Able to automate and integrate.

Question 29

Python

Answer 29

general purpose scripting language
.py file extension

Question 30

OpenSSL

Answer 30

A toolkit and crypto library for SSL/TLS
Build certificates, manage SSL/TLS communications

Creates x.509 certificates
Manage certificate singing request (CSR)
and certificate revocation list (CRL)

Message Digest supports many hashing protocols.

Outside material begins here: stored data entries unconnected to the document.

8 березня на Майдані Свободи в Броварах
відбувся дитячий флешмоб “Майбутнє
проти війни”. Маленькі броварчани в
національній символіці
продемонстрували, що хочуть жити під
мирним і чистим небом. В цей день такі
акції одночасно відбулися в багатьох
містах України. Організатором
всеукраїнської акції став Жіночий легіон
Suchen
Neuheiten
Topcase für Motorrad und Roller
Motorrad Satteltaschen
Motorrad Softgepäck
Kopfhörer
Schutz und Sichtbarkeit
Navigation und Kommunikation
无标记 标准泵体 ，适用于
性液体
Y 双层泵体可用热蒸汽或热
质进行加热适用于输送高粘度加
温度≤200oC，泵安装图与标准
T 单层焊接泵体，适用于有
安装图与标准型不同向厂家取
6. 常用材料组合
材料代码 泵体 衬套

Encryption and decryption.

Question 31

Wireshark

Answer 31

Graphical Packet analyzer
Gather frames on the network or in the air.
View traffic patterns

Question 32

TCP Dump

Answer 32

Capture packets from the command line
display packets on the screen.
Writes packets to a file

Question 33

TCPreplay

Answer 33

A suite of packet replay utilities
- replay and edit packet captures
- open source
Test security devices
- Checks IPS signatures and firewall rules.

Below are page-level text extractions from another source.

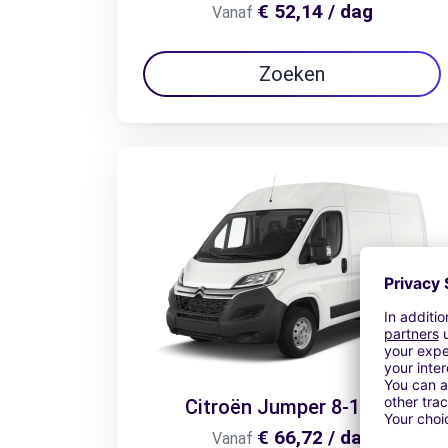
€ 52,14 / dag
Vanaf
Zoeken
Citroën Jumper 8-10m3
€ 66,72 / dag
Vanaf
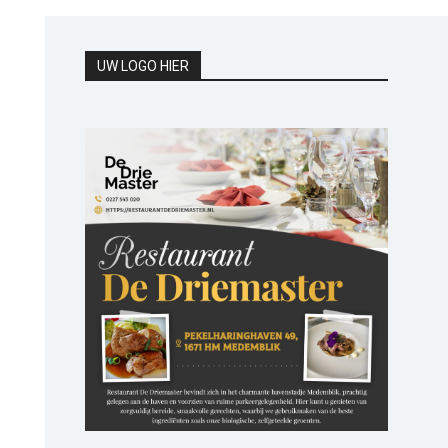
UW LOGO HIER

Test and tune IP flow/NetFlow devices

Can perform stress testing with this.

Question 34

memdump

Answer 34

copy info in system memory to the standard output stream

Everything that happens is in memory.

Question 35

FTK Imager

Answer 35

AccessData forensic drive imaging tool
includes file utilities and read-only image mounting
Windows executables

Able to read encrypted drives ( still need the password to read it)

Question 36

Autopsy

Answer 36

Perform digital forensics of hard drives, smartphones
View and recover data from storage devices.
Extracts many different data types:
- downloaded files
-browser history and cache
- email messages
- databases
- much more

Question 37

ping -t

Answer 37

The -t switch pings the specified server name or IP (Internet protocol) address until stopped. Typing CTL+C on the keyboard will stop the pings.

Question 38

ping -n

Answer 38

The -n switch sets the number of echo requests to send. The standard send count is four. The number can be specified after the -n switch.

Question 39

ping -S

Answer 39

The -S switch, which is a capital S, is used to specify a source address to use that is different from the server that the admin is initiating the ping command from

Question 40

ping -r

Answer 40

The -r switch records the route for count hops. This is for IPv4 addresses.

Question 41

Active KillDisk

Answer 41

Active KillDisk is a disk wiping sanitization software tool that can purge data on disk by overwriting data with 1s and 0s. Overwriting might also be performed in multiple passes. The disk can be recycled after using this software.

Question 42

DoD 5220.22-M

Answer 42

The DoD 5220.22-M wipe method involves a three-phased pass of writing 1s, 0s, and random characters onto a hard drive. This method will prevent the use of many software-based file recovery methods. The systems admin must use this method before sending equipment to public schools.

Question 43

tshark

Answer 43

terminal version of wiresharl

Question 44

Volatility framework

Answer 44

The Volatility Framework is widely used for system memory analysis and can install the pmem kernel driver, allowing tools such as memdump or dd to access the /dev/mem device memory file on Linux.

Question 45

Zed attack proxy

Answer 45

The Zed Attack Proxy, developed by the Open Web Application Security Project (OWASP), provides scanning tools and scripts for web application and mobile app security testing.

Question 46

dd

Answer 46

The common Linux tool dd is a file conversion and copying tool that can copy entire disks, including hard disk images and memory dump files such as the /dev/mem device file. This makes it useful for easily and simply obtaining captures of a system’s memory.

Question 47

what is stored here: %SystemRoot%\NTDS\NTDS.DIT

Answer 47

Stores domain user passwords and credentials.

Question 48

Meterpreter

Answer 48

Meterpreter is an exploit module that uses in-memory DLL injection stagers. Stagers create a network connection between the hacker and the target. Since the stagers are in memory and never written to disk, any trace can be removed with a restart of the server.